Given a working universal receive function, we may drop the response_length mechanism completely. This again will allow to rewrite the known requests (FCs 0x01, 0x02 etc.) in a much simpler form using the RawRequest(slave, fc, *data, data_length, token)
call.
As soon as you will have merged the Token PR I will start implementing the new receive and RawRequest functions. I am shying away from starting another branch on top of the Token branch, as I do not know if the merge will be complicated if you try to merge the RawRequest first etc.
Ciao, Michael
Another one... Currently ModbusMessage.cpp has
uint8_t* ModbusResponse::getData() {
return &_buffer[3];
}
uint8_t ModbusResponse::getByteCount() {
return _buffer[2];
}
Both functions will only be correct for the data reading function codes. The others will not have the length byte, so getData()
will return a wrong pointer (1 off) and getByteCount()

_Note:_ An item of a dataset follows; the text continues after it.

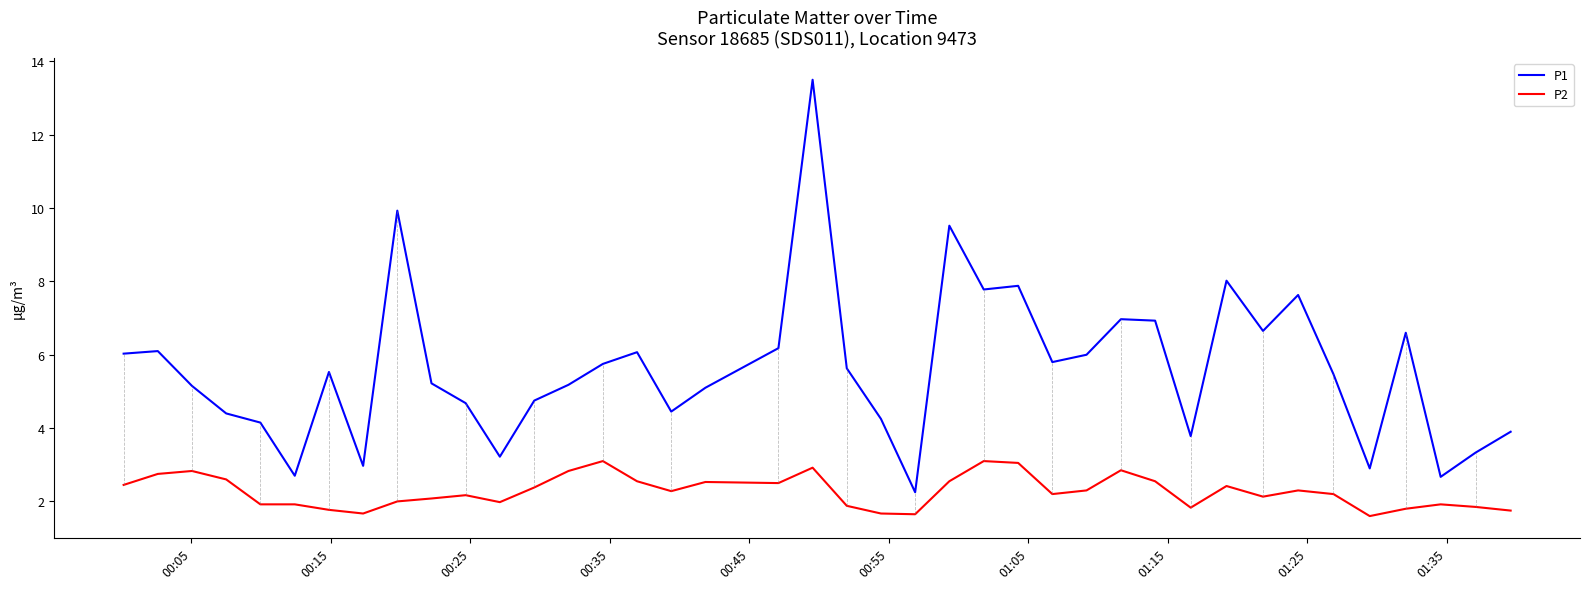

Count the number of categories in the chart.

40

will even return some arbitrary byte.
I would suggest replacing these functions by
uint8_t* ModbusResponse::getData() {
uint8_t fc = _request->getFunctionCode();
if(fc == 0x01 || fc == 0x02 || fc == 0x03 || fc == 0x04) {
return &_buffer[3];
}
else {
return &_buffer[2];
}
}
uint8_t ModbusResponse::getByteCount() {
uint8_t fc = _request->getFunctionCode();
if(fc == 0x01 || fc == 0x02 || fc == 0x03 || fc == 0x04) {
return _buffer[2];
}
else {
return _index - 2;
}
}
This will keep the interface intact for existing implementations, but allow for correctness with added function codes. I had to add getFunctionCode()
to ModbusRequest, though.
I also changed the return type of ModbusResponse::getFunctionCode()
to uint8_t
, since we may encounter function codes that are not encoded in esp32Modbus::FunctionCode
.
Closing this as has been implemented in #41
Reading the thread on data and type casting Hasenburg had raised, I found my original approach on raw requests that are agnostic to the function codes was shortsighted. As there simply is no common data element to describe the length of any response, I will have to stick to the MODBUS basics, I am afraid.

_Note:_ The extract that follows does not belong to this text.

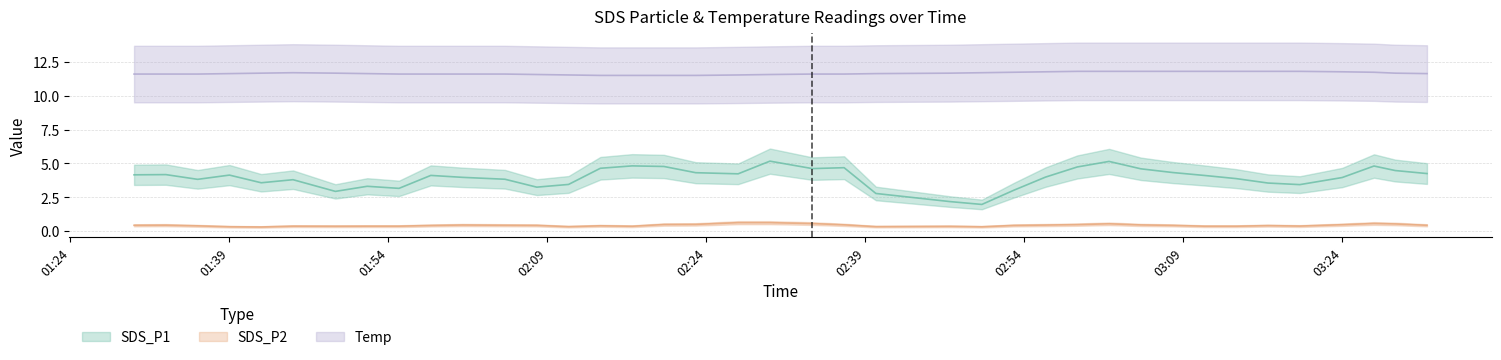

At which label does SDS_P1 first exceed 4?

2022/09/20 01:30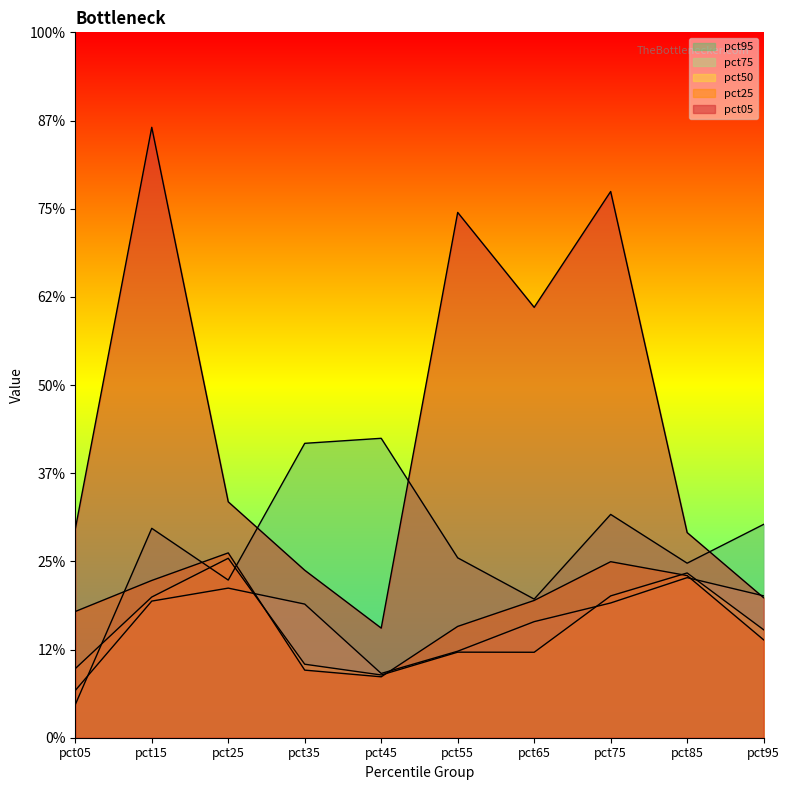

Where is pct05 nearest to the value 2?

pct65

The receive() function will have to look for bus intervals to determine the end of any transmissions. This is standard for MODBUS slaves in the wild and I have implemented it already in another project, but the timing is critical. The calculation of interval better has to use micros() instead of millis(), and receive() will have to be a tight loop state machine.
This may have an impact on all currently implemented function codes, as the response length would not be needed anymore.
I will have a closer look at this and report back.